Turning Back the Skiing Years?
18 people found this feature helpful
It was some 45 years since I had last spent
a ski holiday in Mulhlbach am Hochkonig. Would going back prove a good or a bad
Helmut Plenk was in his 30s then, head of
the ski school with the profile and maturity to turn the heads of younger women
in my beginner ski class. Bambi on ice would have been a good way to describe
my technique. But in my defence, ski boots were still made of leather, laces
had only just given way to clip fasteners and skis, held on with cable bindings,
were so long it was like turning an oil tanker. So I never forgot the glow of
pride when Helmut, having watched me slalom on the village baby murmured to my
instructor appreciatively: “Ein grosser Fortschritt” – great progress.
He’s in his 80s now, patriarch at the
Bergheimat, the hotel he developed from its early beginnings. His daughter
Sieglinde and her husband run it now. Helmut still presides, sorting out ski
rental from the property’s own store. No more those unwieldy Kneissls, measured
when stood on end from ground to the tip of my upstretched fingers. Now it’s
carving skis that come up to my chin. Helmut picked me a pair of Atomic carving
skis. “You must be a good skier now”, he says. “Well”, I reply, “Your ski
school taught me”.
Muhlbach is in Austria’s Salzburg province.
The Bergheimat is some way above the village. Unless my memory is fooling me we
went up there with fellow travellers on an Inghams package for a fondue - and
then careered back down the road on toboggans. The Bergheimat remains rustic in
its use of wood, but it has all the accoutrements of smart four star hotel,
including a basement pool and spa.
Then there was one single seat chairlift in
the village and half a draglift (it stopped short because the lift operator
couldn’t reach an agreement with the farmer who owned to top field). There were
a couple of short drags at the Jagerteehaus – known to the Brits as the
Yackertyhouse – where the eponymous concoction of rum, schnapps and tea was a
serious risk to those intent on skiing home a cross the Alpine meadows. And
there were two or three T-bars at the Arthurhaus, a short way above the hotel
beneath the great mountain rampart, which includes the Hochkonig.
Now the slopes here are part of a huge area
marketed, with a nod to Mozart, as Ski Amade.

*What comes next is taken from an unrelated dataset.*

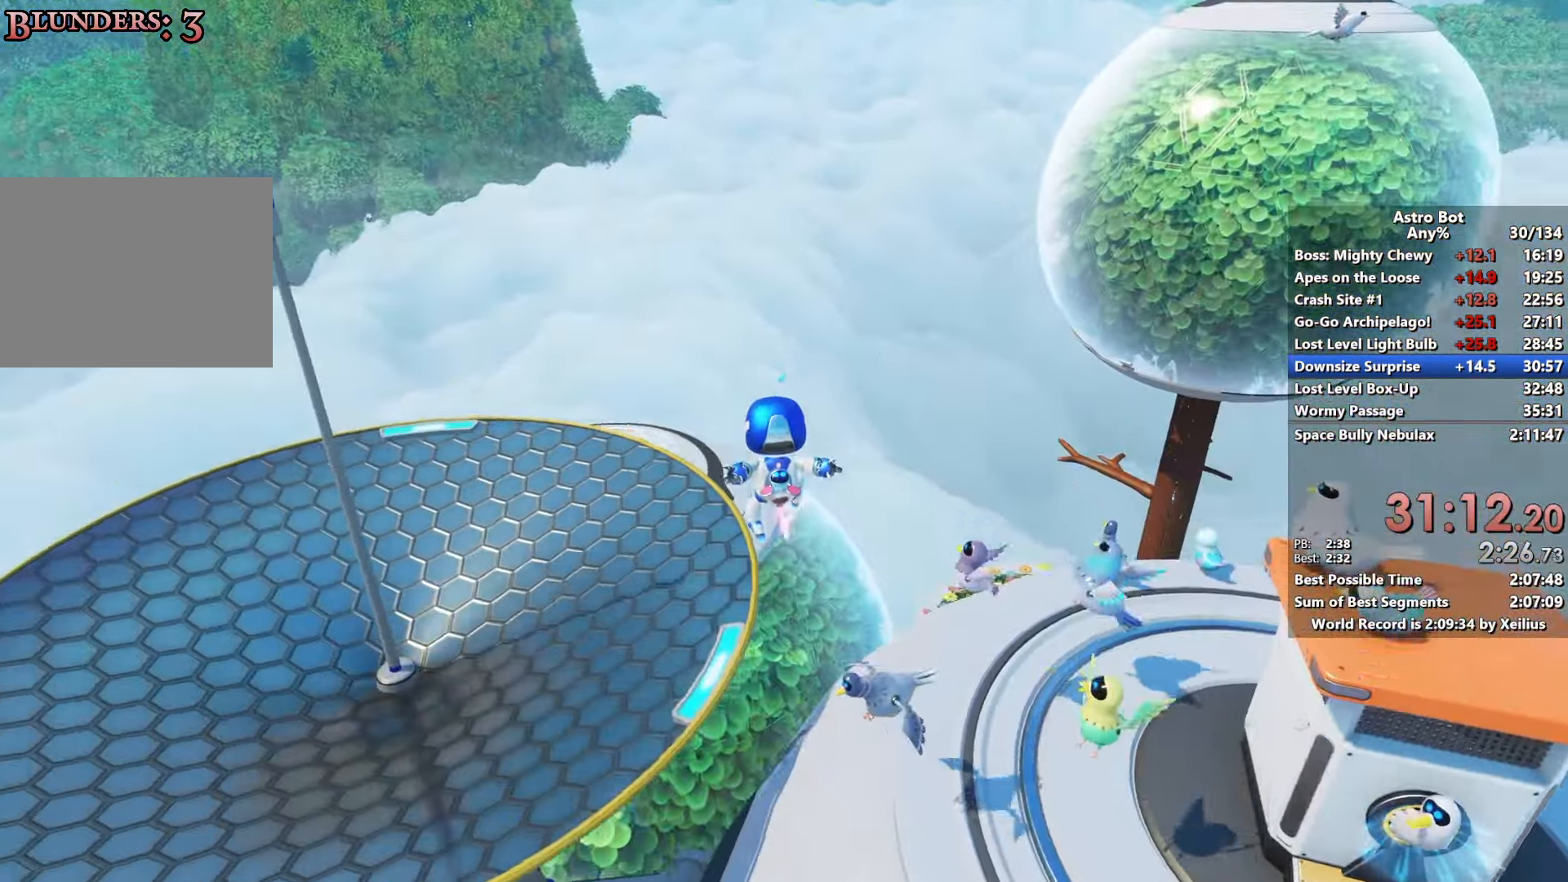
{"buttons": [], "left_stick": "up", "right_stick": "down-right", "events": [[234, "right_stick", "down-right"], [417, "CROSS", "up"]]}
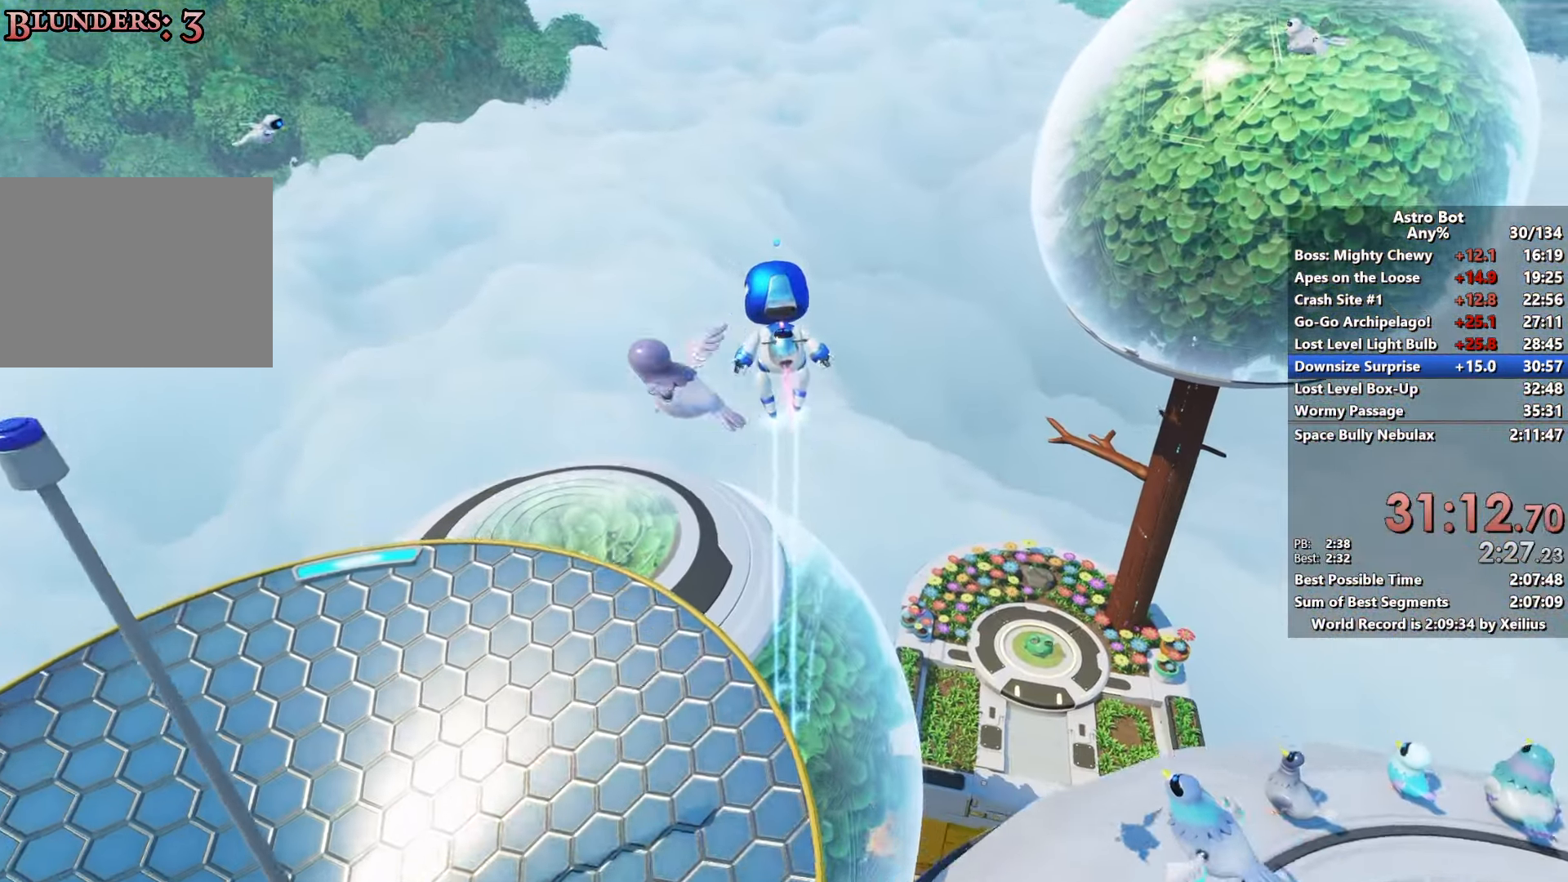
{"buttons": [], "left_stick": "up", "right_stick": "down-right", "events": [[67, "right_stick", "right"], [300, "right_stick", "center"], [417, "right_stick", "down-right"]]}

Large parts of it, though not
all, are connected by lift. Most of its slopes lie beneath the tree line and
are suitable for competent intermediate skiers. I have never encountered a ski
area with as many places to eat by the pistes. Even on a busy Sunday it was
easy to find a free table.
We warmed up for our visit with a few days
in another section of Ski Amade, making our base at the delightful four star
Hotel Alpenhof, just above the resort of the same name. The hotel ran a shuttle
to the main lift base but we could ski back in the afternoon, with a short walk
through the farmyard which provides the hotel with its veal. Like the
Bergheimat, the Alpenhof had an impressive spa and served copious buffet
breakfasts and five course dinners. We skied the wide open slopes of Alpendorf
and neighbouring Wagrain – and crossed to those of Flachau via a cable car
slung hung across an intervening valley.
Today it is possible to ski all the way
from Muhlbach to the Aberg above Maria Alm - and back which, with lunch at the
turning point, takes most of the day. It’s lovely skiing, particularly down to
Hintermoos (though in spring one run on
the return journey is so close to south facing that its snow covers quickly
turns to wet sugar).
Was it a mistake to go back? True, I felt a
slight yearning for the days when tourist were so few that half the village
seems to come drinking with us in the evenings. But would I prefer those days
of lifts that clouted me on the calves, flabby footwear and cumbersome skis
when over detachable, high speed chairs, custom fitted boots and carvers that
turn with a raising of an eyebrow?
No to all the above. Muhlbach was once a
copper mining centre. Sages claimed it would never make a ski resort - but it
has proved them wrong. I feel privileged to have witnessed the transformation.